Centre mulling new all-weather fence along LoC in Kashmir
The Government is mulling erection of a new all-weather fence along Line of Control (LoC) with Pakistan that can even withstand the harshest snow conditions.
New Delhi/Srinagar: In a bid to eliminate infiltration into Jammu and Kashmir, the Government is mulling erection of a new all-weather fence along Line of Control (LoC) with Pakistan that can even withstand the harshest snow conditions.
This proposal was discussed during the visit of Union Home Secretary R K Singh, who returned last evening from his two-day visit to the Valley, sources in the Ministry said.
Singh, along with Director General of Police Ashok Prasad and Army officers, visited Cheema Post in Gulmarg sector of North Kashmir.
Every year nearly 83 kilometres of 740 kilometres of the fencing along the LoC especially in North Kashmir`s Gurez, Karnah, Kupwara and Gulmarg sectors is damaged which allows militants to infiltrate into the Kashmir Valley and other parts of the state, the sources said.
The Home Secretary, according to the sources, was given an extensive presentation during his visit for having a permanent fence which could withstand all weather conditions, the sources said.
This, according to the sources, will bring down infiltration to zero as terrorists would not be able to take advantage of damaged fence to infiltrate into the Valley.
Singh was also shown the pillars along the famous Gandola cable car which can withstand all weather conditions and opinion was given to have a similar mechanism along the LoC, the sources said.
The Home Secretary, according to the sources, appreciated the idea and said that he would send a team of engineers for working on the feasibility report for the project even though the army showed some reservations about the same.

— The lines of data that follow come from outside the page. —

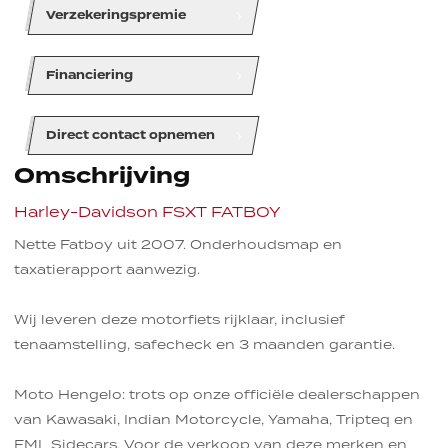
line
line
line
Verzekeringspremie
line
line
line
Financiering
line
line
line
Direct contact opnemen
Omschrijving
Harley-Davidson FSXT FATBOY
Nette Fatboy uit 2007. Onderhoudsmap en
taxatierapport aanwezig.
Wij leveren deze motorfiets rijklaar, inclusief
tenaamstelling, safecheck en 3 maanden garantie.
Moto Hengelo: trots op onze officiële dealerschappen
van Kawasaki, Indian Motorcycle, Yamaha, Tripteq en
EML Sidecars. Voor de verkoop van deze merken en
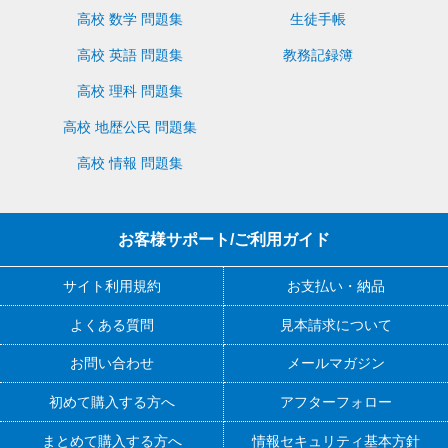
高校 数学 問題集
生徒手帳
高校 英語 問題集
教務記録簿
高校 理科 問題集
高校 地歴公民 問題集
高校 情報 問題集
お客様サポート/ご利用ガイド
サイト利用規約
お支払い・納品
よくある質問
見本請求について
お問い合わせ
メールマガジン
初めて購入する方へ
アフターフォロー
まとめて購入する方へ
情報セキュリティ基本方針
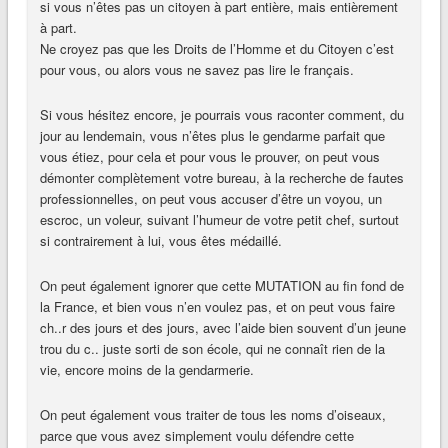
si vous n’êtes pas un citoyen à part entière, mais entièrement
à part.
Ne croyez pas que les Droits de l’Homme et du Citoyen c’est
pour vous, ou alors vous ne savez pas lire le français.
Si vous hésitez encore, je pourrais vous raconter comment, du
jour au lendemain, vous n’êtes plus le gendarme parfait que
vous étiez, pour cela et pour vous le prouver, on peut vous
démonter complètement votre bureau, à la recherche de fautes
professionnelles, on peut vous accuser d’être un voyou, un
escroc, un voleur, suivant l’humeur de votre petit chef, surtout
si contrairement à lui, vous êtes médaillé.
On peut également ignorer que cette MUTATION au fin fond de
la France, et bien vous n’en voulez pas, et on peut vous faire
ch..r des jours et des jours, avec l’aide bien souvent d’un jeune
trou du c.. juste sorti de son école, qui ne connaît rien de la
vie, encore moins de la gendarmerie.
On peut également vous traiter de tous les noms d’oiseaux,
parce que vous avez simplement voulu défendre cette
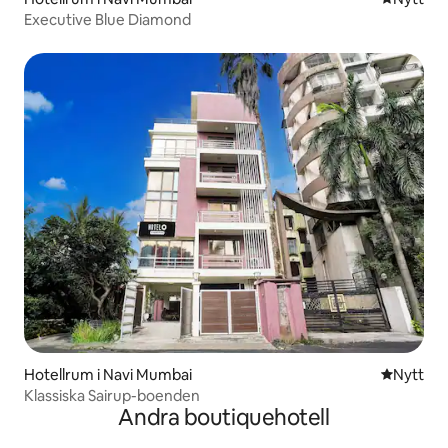
Executive Blue Diamond
Hotellrum i Navi Mumbai
Nytt ställ
Nytt
Klassiska Sairup-boenden
Andra boutiquehotell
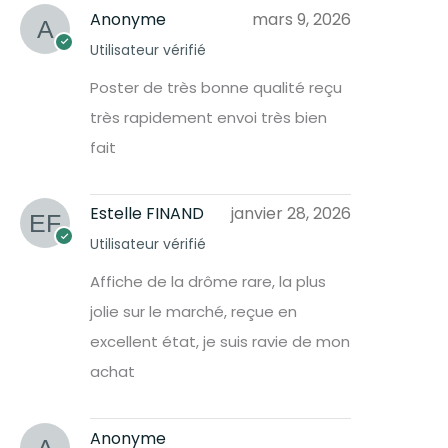
Anonyme
mars 9, 2026
Utilisateur vérifié
Poster de très bonne qualité reçu
très rapidement envoi très bien
fait
Estelle FINAND
janvier 28, 2026
Utilisateur vérifié
Affiche de la drôme rare, la plus
jolie sur le marché, reçue en
excellent état, je suis ravie de mon
achat
Anonyme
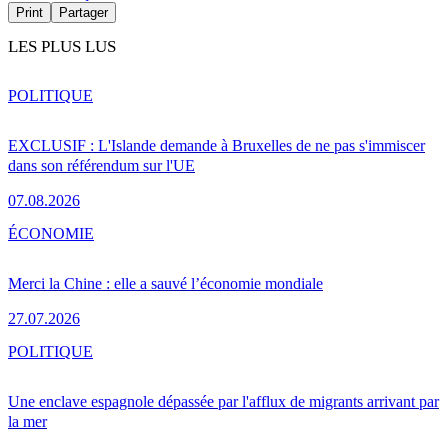
Print
Partager
LES PLUS LUS
POLITIQUE
EXCLUSIF : L'Islande demande à Bruxelles de ne pas s'immiscer
dans son référendum sur l'UE
07.08.2026
ÉCONOMIE
Merci la Chine : elle a sauvé l’économie mondiale
27.07.2026
POLITIQUE
Une enclave espagnole dépassée par l'afflux de migrants arrivant par
la mer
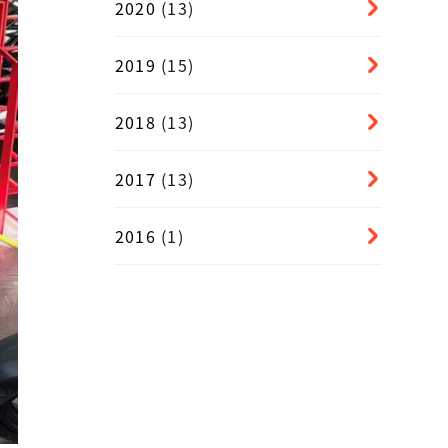
2020
(13)
2019
(15)
2018
(13)
2017
(13)
2016
(1)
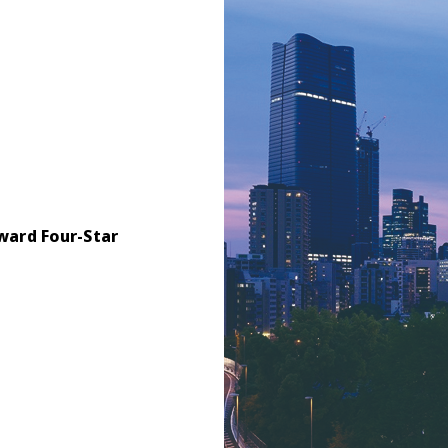
ward Four-Star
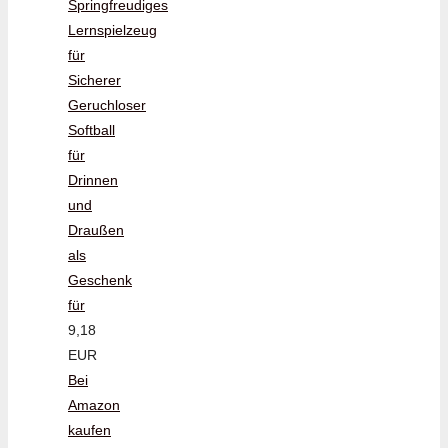
Springfreudiges
Lernspielzeug
für
Sicherer
Geruchloser
Softball
für
Drinnen
und
Draußen
als
Geschenk
für
9,18
EUR
Bei
Amazon
kaufen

The sources said the Army highlighted that in case of
permanent fencing, some of the villages in North Kashmir would fall outside it, raising concern among the people but the civilian administration opined that a gate could be constructed at such places which would be exclusively open for the ingress and egress of the people of this area.
The proposal, according to the sources, was the brain child of Director General of Jammu and Kashmir Police Ashok Prasad.
Army had earlier objected even to the fencing of border in early 2000 but had to fall in line after the then government gave a go ahead.
The sources said this would also lessen the recurring expenses on repair of the fencing every year after making a one time investment in erection of fence.